***** Extracted records

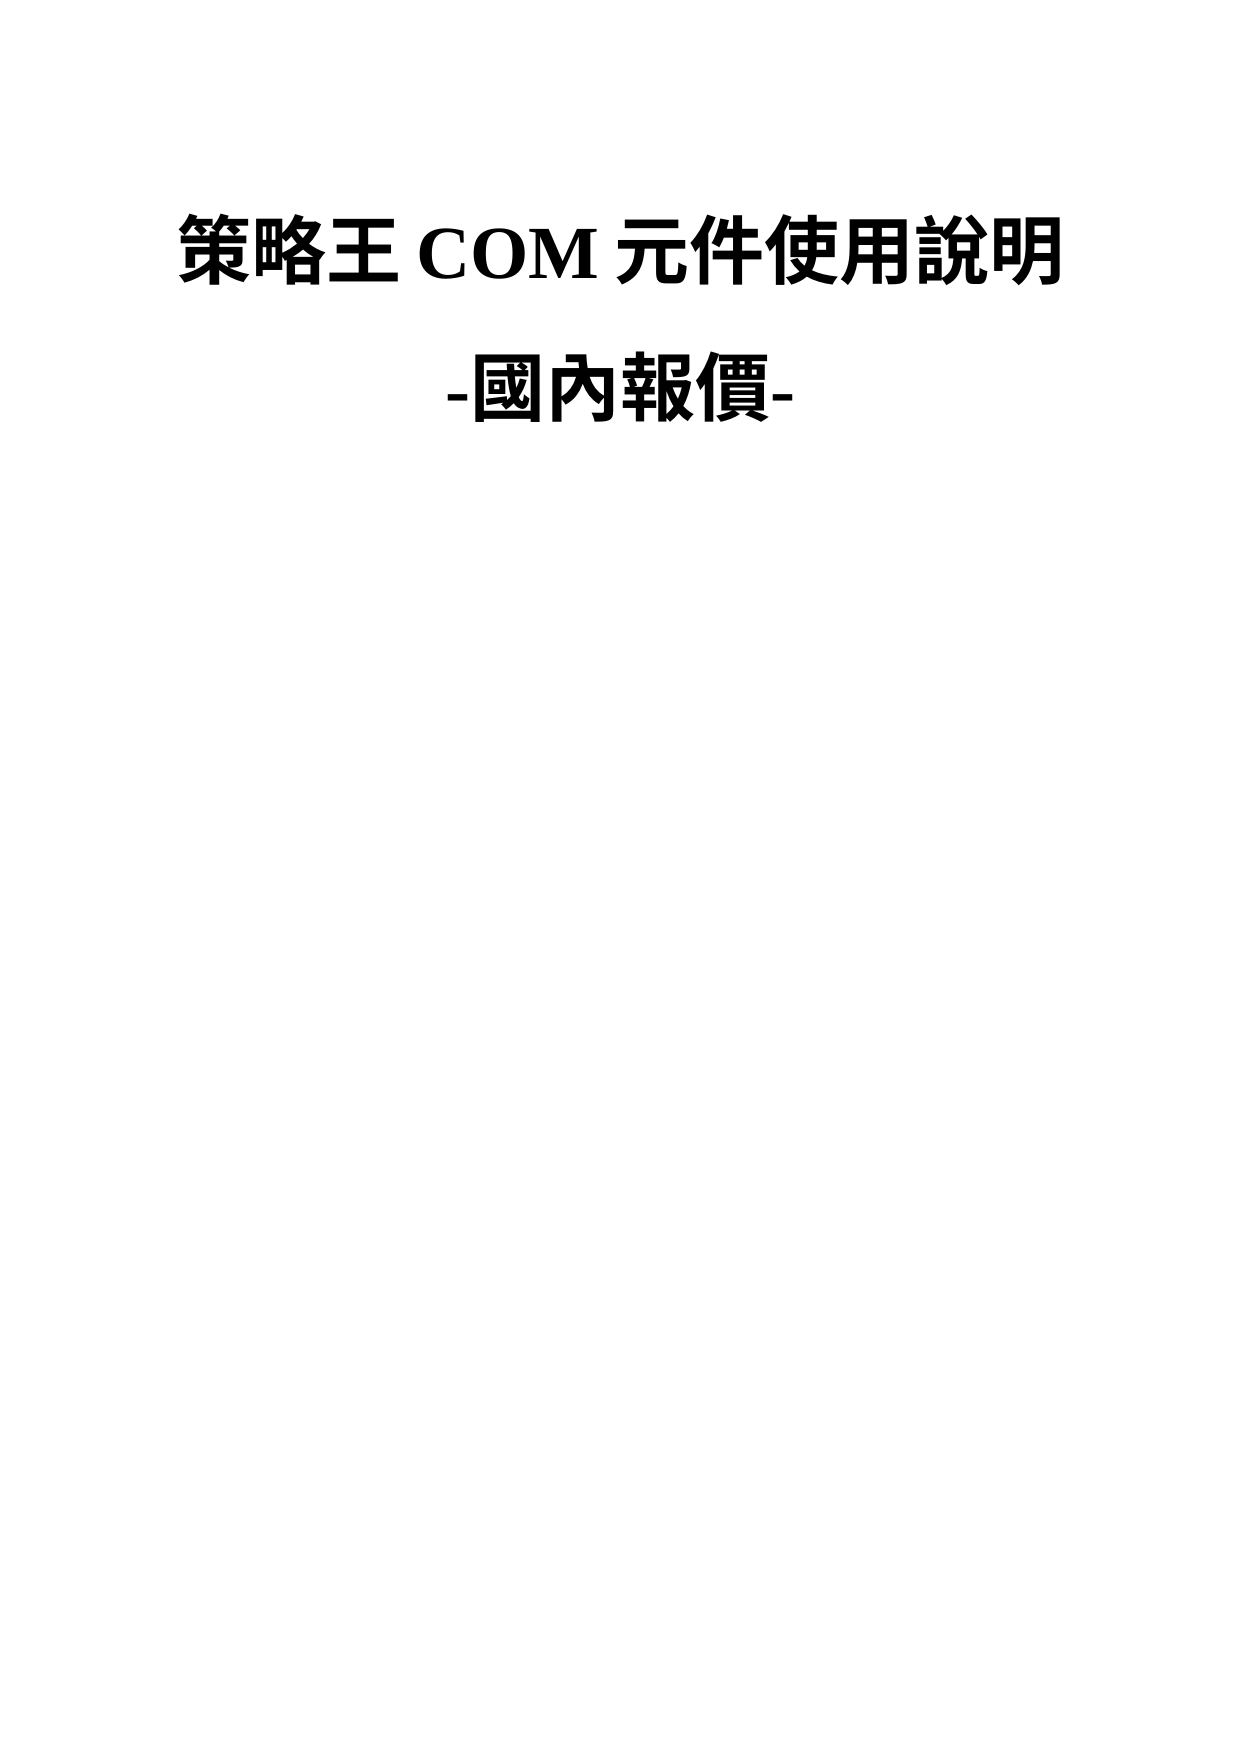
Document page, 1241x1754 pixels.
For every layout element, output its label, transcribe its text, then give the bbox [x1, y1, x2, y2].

title -國內報價- [112, 327, 1128, 439]
title 策略王COM元件使用說明 [112, 189, 1128, 302]
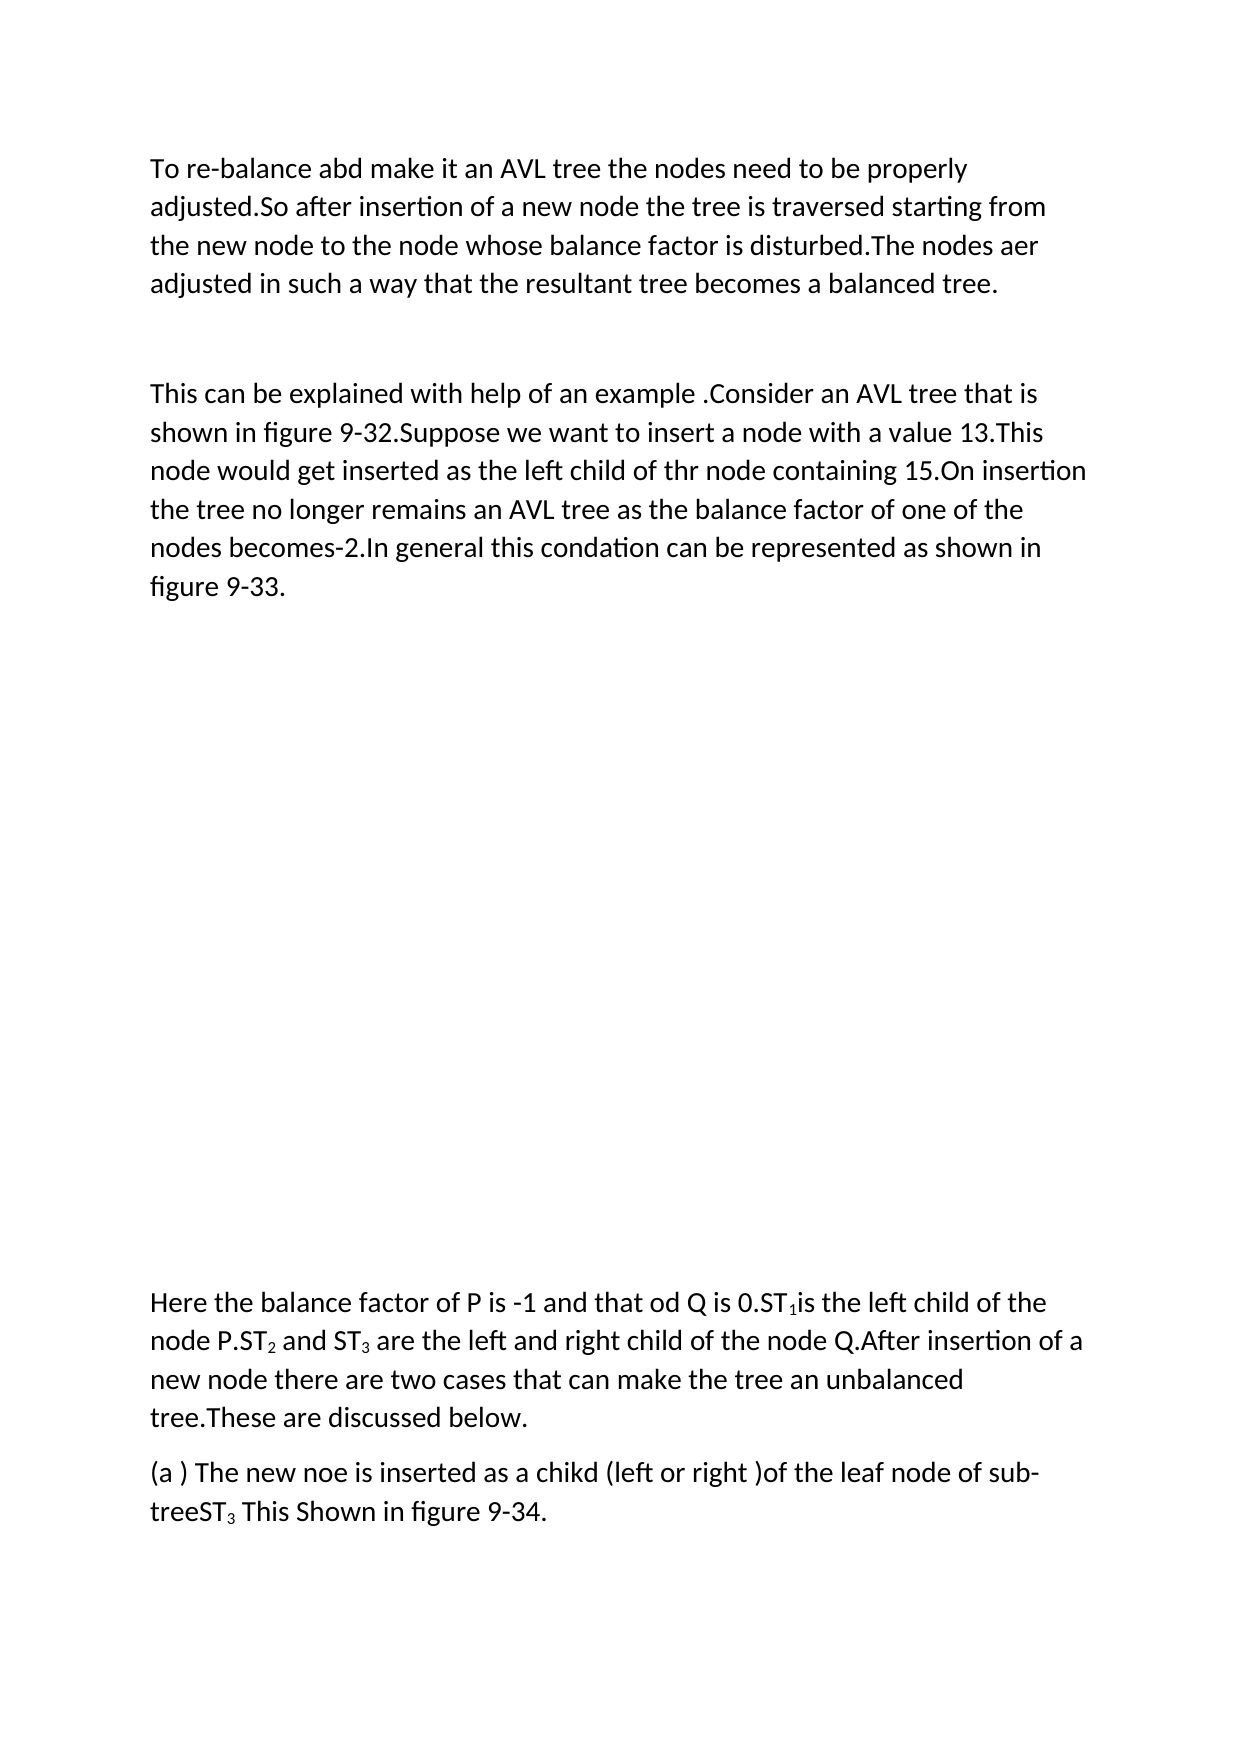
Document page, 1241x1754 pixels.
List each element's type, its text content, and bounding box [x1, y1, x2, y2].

**********

▸ Work task
Please give every line above again word for word, apart from the pictures.

▸ Response to the task
Document page, 1241x1754 pixels.
For every layout element, output its label, transcribe its text, then give the bbox [x1, y1, x2, y2].

title -國內報價- [112, 327, 1128, 439]
title 策略王COM元件使用說明 [112, 189, 1128, 302]
Document page, 1241x1754 pixels.
List each element's type, its text content, and bounding box [x1, y1, x2, y2].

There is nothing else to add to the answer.